Analysis Blockchain for Banking News

Analysis: SocGen FORGE Euro stablecoin listed on Bitstamp exchange

coinvertible stablecoin euro societe generale

Earlier this week, Societe Generale FORGE said its EURCV stablecoin was used to settle the purchase of a Societe Generale issued green bond. Now the stablecoin is listed on the Bitstamp cryptocurrency exchange. We noted earlier in the week that there were a few small transactions involving the exchange.

Although the bank issued EURCV (or Coinvertible) in April, its first iteration went unused. It relaunched with an optimized smart contract in October and AXA XL used it to purchase €5 million of the €10 million green bond. The stablecoin is targeted at institutions.

Hence it complies with know your customer and anti money laundering rules. Bitstamp said that deposits and withdrawals will be limited to SocGen Forge whitelisted users initially.
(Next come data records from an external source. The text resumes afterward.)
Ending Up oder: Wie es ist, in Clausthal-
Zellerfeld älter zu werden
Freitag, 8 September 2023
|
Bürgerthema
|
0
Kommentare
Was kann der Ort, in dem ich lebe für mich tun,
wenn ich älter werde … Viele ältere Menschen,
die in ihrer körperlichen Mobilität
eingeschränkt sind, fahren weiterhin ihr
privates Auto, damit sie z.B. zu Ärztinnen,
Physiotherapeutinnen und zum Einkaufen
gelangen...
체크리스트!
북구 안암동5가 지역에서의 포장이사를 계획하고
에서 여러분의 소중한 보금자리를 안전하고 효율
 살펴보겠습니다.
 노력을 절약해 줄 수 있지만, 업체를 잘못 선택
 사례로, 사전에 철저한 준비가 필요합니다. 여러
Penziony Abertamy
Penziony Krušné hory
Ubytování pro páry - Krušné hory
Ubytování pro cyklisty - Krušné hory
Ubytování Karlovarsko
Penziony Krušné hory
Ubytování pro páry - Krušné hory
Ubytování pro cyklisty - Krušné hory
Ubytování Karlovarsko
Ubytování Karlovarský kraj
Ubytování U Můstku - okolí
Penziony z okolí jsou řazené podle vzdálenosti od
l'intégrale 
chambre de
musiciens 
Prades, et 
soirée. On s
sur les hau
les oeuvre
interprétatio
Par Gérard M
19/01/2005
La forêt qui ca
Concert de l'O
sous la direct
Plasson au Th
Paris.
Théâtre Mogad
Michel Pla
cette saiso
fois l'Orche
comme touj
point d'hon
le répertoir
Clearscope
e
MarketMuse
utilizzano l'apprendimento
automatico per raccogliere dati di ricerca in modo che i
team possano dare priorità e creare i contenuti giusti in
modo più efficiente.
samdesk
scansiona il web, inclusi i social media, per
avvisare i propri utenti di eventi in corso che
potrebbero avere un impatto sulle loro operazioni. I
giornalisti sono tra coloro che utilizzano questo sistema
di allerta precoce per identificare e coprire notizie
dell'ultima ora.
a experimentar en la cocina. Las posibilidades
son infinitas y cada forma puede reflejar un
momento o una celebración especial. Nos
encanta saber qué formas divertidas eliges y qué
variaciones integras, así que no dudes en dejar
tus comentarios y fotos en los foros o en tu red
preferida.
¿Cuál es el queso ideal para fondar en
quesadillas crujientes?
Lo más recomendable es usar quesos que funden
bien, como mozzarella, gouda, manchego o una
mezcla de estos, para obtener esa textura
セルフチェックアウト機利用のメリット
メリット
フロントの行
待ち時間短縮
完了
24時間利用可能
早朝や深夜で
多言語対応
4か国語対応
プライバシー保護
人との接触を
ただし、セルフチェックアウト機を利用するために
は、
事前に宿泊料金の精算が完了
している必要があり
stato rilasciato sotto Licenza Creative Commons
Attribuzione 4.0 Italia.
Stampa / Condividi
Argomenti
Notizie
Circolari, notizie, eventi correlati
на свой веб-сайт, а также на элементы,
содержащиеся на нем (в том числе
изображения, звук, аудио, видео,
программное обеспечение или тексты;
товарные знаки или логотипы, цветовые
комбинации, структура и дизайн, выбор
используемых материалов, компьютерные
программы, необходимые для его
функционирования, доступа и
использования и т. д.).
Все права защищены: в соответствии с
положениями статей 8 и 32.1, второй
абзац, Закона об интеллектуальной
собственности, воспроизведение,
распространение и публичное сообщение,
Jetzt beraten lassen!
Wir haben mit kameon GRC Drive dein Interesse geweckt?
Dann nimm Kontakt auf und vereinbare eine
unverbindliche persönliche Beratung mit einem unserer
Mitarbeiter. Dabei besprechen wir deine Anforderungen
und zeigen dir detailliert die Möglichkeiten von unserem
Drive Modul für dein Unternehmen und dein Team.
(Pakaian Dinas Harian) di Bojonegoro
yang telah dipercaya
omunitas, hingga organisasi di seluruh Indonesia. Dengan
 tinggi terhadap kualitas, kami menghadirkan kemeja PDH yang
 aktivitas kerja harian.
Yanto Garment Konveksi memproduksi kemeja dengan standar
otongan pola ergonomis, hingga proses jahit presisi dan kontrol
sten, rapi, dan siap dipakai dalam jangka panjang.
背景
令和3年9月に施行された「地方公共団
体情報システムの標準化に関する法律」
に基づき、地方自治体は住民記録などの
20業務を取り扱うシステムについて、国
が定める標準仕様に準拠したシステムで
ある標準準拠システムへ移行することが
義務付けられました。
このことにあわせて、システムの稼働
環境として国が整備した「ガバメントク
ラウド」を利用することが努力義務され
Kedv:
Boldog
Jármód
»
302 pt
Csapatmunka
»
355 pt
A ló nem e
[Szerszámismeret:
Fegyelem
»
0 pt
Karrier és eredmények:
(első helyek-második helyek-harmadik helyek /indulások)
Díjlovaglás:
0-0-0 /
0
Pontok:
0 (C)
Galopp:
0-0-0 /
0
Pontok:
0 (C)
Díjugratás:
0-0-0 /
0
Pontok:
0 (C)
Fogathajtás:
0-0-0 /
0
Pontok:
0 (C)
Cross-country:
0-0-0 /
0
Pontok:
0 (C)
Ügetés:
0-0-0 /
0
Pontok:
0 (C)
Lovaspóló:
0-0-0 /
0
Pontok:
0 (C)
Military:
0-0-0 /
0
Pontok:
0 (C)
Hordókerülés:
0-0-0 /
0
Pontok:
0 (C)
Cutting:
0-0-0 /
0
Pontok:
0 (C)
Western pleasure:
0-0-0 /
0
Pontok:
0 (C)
It is globally available apart from the United States and Singapore.

Paris-based crypto market maker Flowdesk announced it was appointed by SocGen FORGE to provide liquidity for the EURCV-EUR and EURCV-USDT trading pairs on Bitstamp.

“We are excited to deliver innovative solutions to our institutional clients which can only be achieved by collaborating with parties that share our long-term vision and quality of services. Flowdesk has demonstrated these qualities,” said Jean-Marc Stenger, CEO of SG-FORGE.

Bank stablecoin trades against Tether!

One notable point is the trading pairs. USDT is Tether, the controversial stablecoin  that’s issued offshore. The same company that the New York Attorney General banned and fined. That was for falsely stating that its stablecoin was fully backed by reserves during a period when it was not. 

However, SocGen FORGE needs a US dollar trading pair to serve institutional investors. The obvious options would be regulated US dollar stablecoins from Paxos, PayPal or Circle (USDC). However, from a legal perspective, the issuers are all based in the United States, which creates a legal can of worms. 

In this case, we assume the United States’ regulatory stance means the subsidiary of a global systemically important bank is indirectly engaging with a controversial offshore entity (Tether) rather than a U.S.-regulated one. Practically, from SocGen FORGE’s perspective it makes sense. But it seems a bit off.

The first listed bank stablecoin

SocGen FORGE’s stablecoin is not the first bank stablecoin by a long shot. One of the biggest stablecoins issued by a mainstream bank is Brazil’s BTG Pactual. However, when you look at the blockchain logs, all you can see for BTG Pactual’s coin are mints and burns. In other words, the actual transactions are recorded internally. That’s an easy way to comply with regulations. However, it’s not typical of stablecoins unless they’re only used on a controlled platform or exchanges. That seems to be the case for BTG Pactual’s stablecoin.